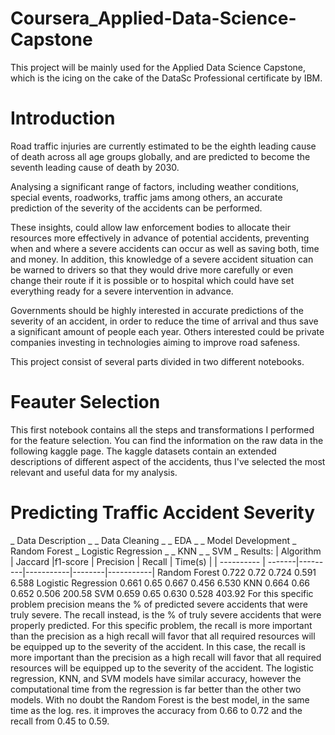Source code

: # Coursera_Applied-Data-Science-Capstone
This project will be mainly used for the Applied Data Science Capstone, which is the icing on the cake of the DataSc Professional certificate by IBM.

# Introduction
Road traffic injuries are currently estimated to be the eighth leading cause of death across all age groups globally, and are predicted to become the seventh leading cause of death by 2030.

Analysing a significant range of factors, including weather conditions, special events, roadworks, traffic jams among others, an accurate prediction of the severity of the accidents can be performed.

These insights, could allow law enforcement bodies to allocate their resources more effectively in advance of potential accidents, preventing when and where a severe accidents can occur as well as saving both, time and money. In addition, this knowledge of a severe accident situation can be warned to drivers so that they would drive more carefully or even change their route if it is possible or to hospital which could have set everything ready for a severe intervention in advance.

Governments should be highly interested in accurate predictions of the severity of an accident, in order to reduce the time of arrival and thus save a significant amount of people each year. Others interested could be private companies investing in technologies aiming to improve road safeness.

This project consist of several parts divided in two different notebooks.

# Feauter Selection
This first notebook contains all the steps and transformations I performed for the feature selection. You can find the information on the raw data in the following kaggle page. The kaggle datasets contain an extended descriptions of different aspect of the accidents, thus I've selected the most relevant and useful data for my analysis.
# Predicting Traffic Accident Severity
_ Data Description _
_ Data Cleaning _
_ EDA _
_ Model Development _
Random Forest
_ Logistic Regression _
_ KNN _
_ SVM _
Results:
| Algorithm | Jaccard |f1-score | Precision | Recall |	Time(s) |
| ---------- | -------|---------|-----------|--------|-----------|
Random Forest	0.722	0.72	0.724	0.591	6.588
Logistic Regression	0.661	0.65	0.667	0.456	6.530
KNN	0.664	0.66	0.652	0.506	200.58
SVM	0.659	0.65	0.630	0.528	403.92
For this specific problem precision means the % of predicted severe accidents that were truly severe. The recall instead, is the % of truly severe accidents that were properly predicted. For this specific problem, the recall is more important than the precision as a high recall will favor that all required resources will be equipped up to the severity of the accident.
In this case, the recall is more important than the precision as a high recall will favor that all required resources will be equipped up to the severity of the accident. The logistic regression, KNN, and SVM models have similar accuracy, however the computational time from the regression is far better than the other two models. With no doubt the Random Forest is the best model, in the same time as the log. res. it improves the accuracy from 0.66 to 0.72 and the recall from 0.45 to 0.59.

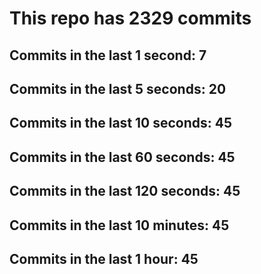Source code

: # This repo has 2329 commits

## Commits in the last 1 second: 7
## Commits in the last 5 seconds: 20
## Commits in the last 10 seconds: 45
## Commits in the last 60 seconds: 45
## Commits in the last 120 seconds: 45
## Commits in the last 10 minutes: 45
## Commits in the last 1 hour: 45
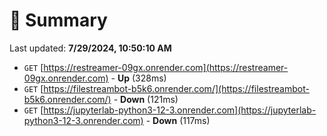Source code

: # 📖 Summary
Last updated: **7/29/2024, 10:50:10 AM**

- `GET` [https://restreamer-09gx.onrender.com](https://restreamer-09gx.onrender.com) - **Up** (328ms)
- `GET` [https://filestreambot-b5k6.onrender.com/](https://filestreambot-b5k6.onrender.com/) - **Down** (121ms)
- `GET` [https://jupyterlab-python3-12-3.onrender.com](https://jupyterlab-python3-12-3.onrender.com) - **Down** (117ms)
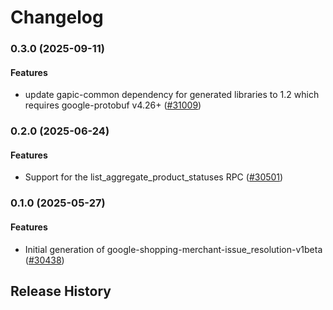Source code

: # Changelog

### 0.3.0 (2025-09-11)

#### Features

* update gapic-common dependency for generated libraries to 1.2 which requires google-protobuf v4.26+ ([#31009](https://github.com/googleapis/google-cloud-ruby/issues/31009)) 

### 0.2.0 (2025-06-24)

#### Features

* Support for the list_aggregate_product_statuses RPC ([#30501](https://github.com/googleapis/google-cloud-ruby/issues/30501)) 

### 0.1.0 (2025-05-27)

#### Features

* Initial generation of google-shopping-merchant-issue_resolution-v1beta ([#30438](https://github.com/googleapis/google-cloud-ruby/issues/30438)) 

## Release History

::::

**JOB**
Can the lines from the start of the records through the line with "Road traffic injuries" be given again exactly, with the pictures left out?

**THE ANSWER**
Source code

: # Coursera_Applied-Data-Science-Capstone
This project will be mainly used for the Applied Data Science Capstone, which is the icing on the cake of the DataSc Professional certificate by IBM.

# Introduction
Road traffic injuries are currently estimated to be the eighth leading cause of death across all age groups globally, and are predicted to become the seventh leading cause of death by 2030.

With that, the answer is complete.